According to Fig. 2.2, we can conclude that the proposed optimal control demonstrated a shorter convergence time than that without taking optimal control, where the former needs only 10s, but the later may be 38s, which draws the superiority of the proposed method.
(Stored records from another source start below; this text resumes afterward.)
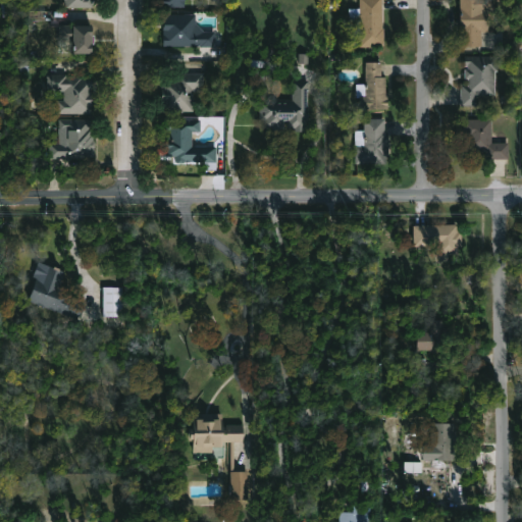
[(96,0),(96,8),(61,7),(61,0),(96,0)]
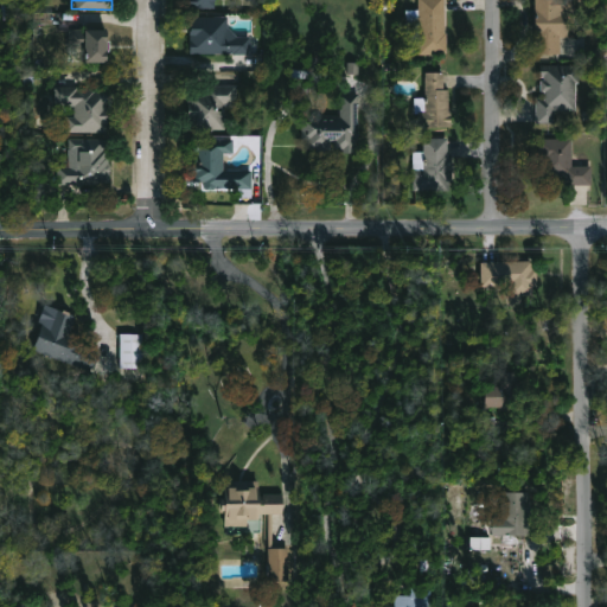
[(215,8),(215,0),(190,0),(190,10),(215,8)]
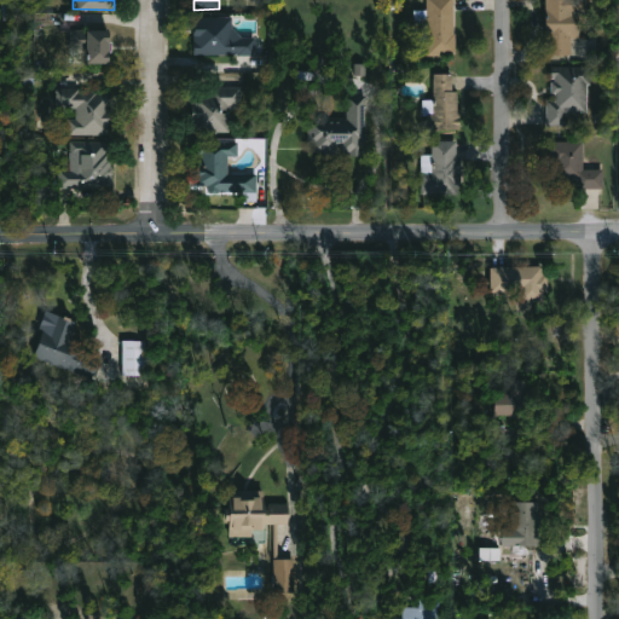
[(455,0),(455,10),(453,34),(456,34),(456,56),(428,56),(428,24),(415,24),(415,10),(428,10),(428,0),(455,0)]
In Fig. 2.3, we can obtain the less doses of the drugs is another advantage compared with that without taking optimal control. Taking comprehensive consideration of Figs. 2.2 and 2.3, we can draw a conclusion that the adopted algorithm can not only decrease the convergence time but also reduce doses of chemotherapy drugs and immune agents, and patients will benefit from for the minimal toxicity and shorter response time.
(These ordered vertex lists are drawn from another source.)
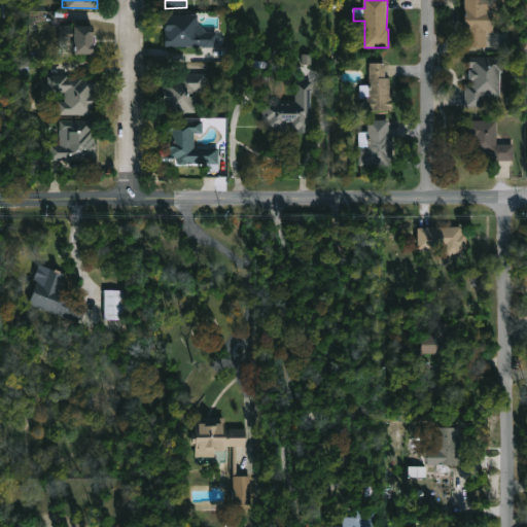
[(485,47),(465,47),(465,0),(499,0),(499,13),(495,13),(494,32),(487,32),(487,47),(485,47)]
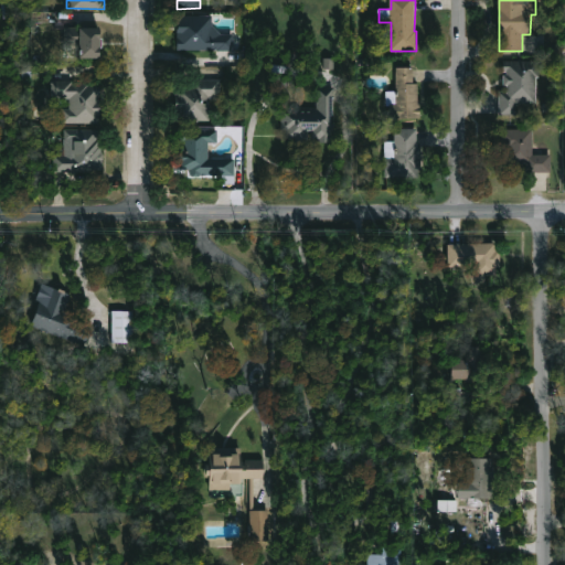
[(213,27),(222,34),(234,34),(234,51),(178,50),(178,16),(213,16),(213,27)]
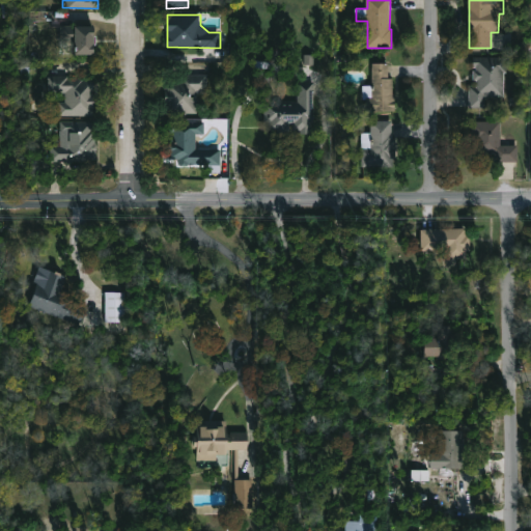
[(77,26),(95,28),(94,56),(76,55),(76,43),(61,42),(61,26),(77,26)]
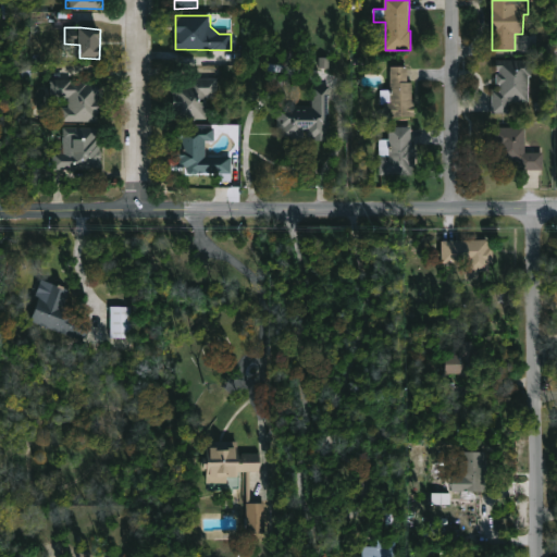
[(532,60),(532,75),(530,75),(529,102),(509,101),(509,113),(492,112),(493,89),(500,89),(500,85),(497,85),(497,73),(499,73),(499,71),(497,71),(497,59),(532,60)]
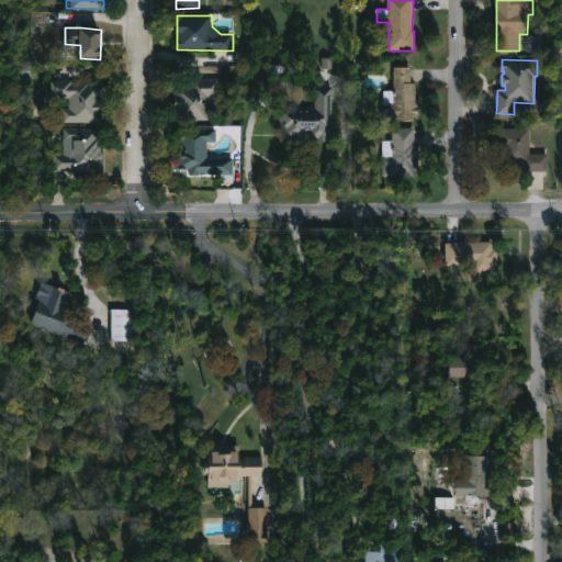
[(412,80),(412,82),(419,82),(419,120),(391,120),(391,107),(385,107),(385,91),(397,91),(397,89),(395,89),(395,67),(413,68),(412,80)]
When the initialize state is set as \([-0.5,-0.1,-1,-0.4]^{T}\), and the other parameters are unaltered, we give another set of figures as Figs. 2.4, 2.5 and 2.6. In Figs. 2.5 and 2.6, there exist more obvious advantages for the proposed algorithms over that without taking optimal control in response time and control policies,and we can conclude that effectiveness of the control method does not vary in the different initial weights.

Fig. 2.5
figure 5

Optimal control policies u(t)

Fig. 2.6
figure 6

Optimal control policies v(t)

2.5 Conclusion

This chapter has introduced adaptive dynamic programming into solving the optimal control policies of tumor cells growth model and realized objective of minimizing tumor cells with the minimum dose of chemotherapeutic and immunotherapeutic drugs. As is known, the negative effect caused by chemotherapy and immunotherapy must be reduced for the reasonable treatment plan extracted from the optimal control behavior. Convergence properties have been proved to be guaranteed through Lyapunov theory. Meanwhile, states of the system and critic error have been demonstrated to be ultimately uniformly bounded. Simulations have been given to verify rationality of the proposed method. In the future work, we will further investigate the medical frontier topics and propose adaptive therapeutic methods to solve these issues by employing ADP approach.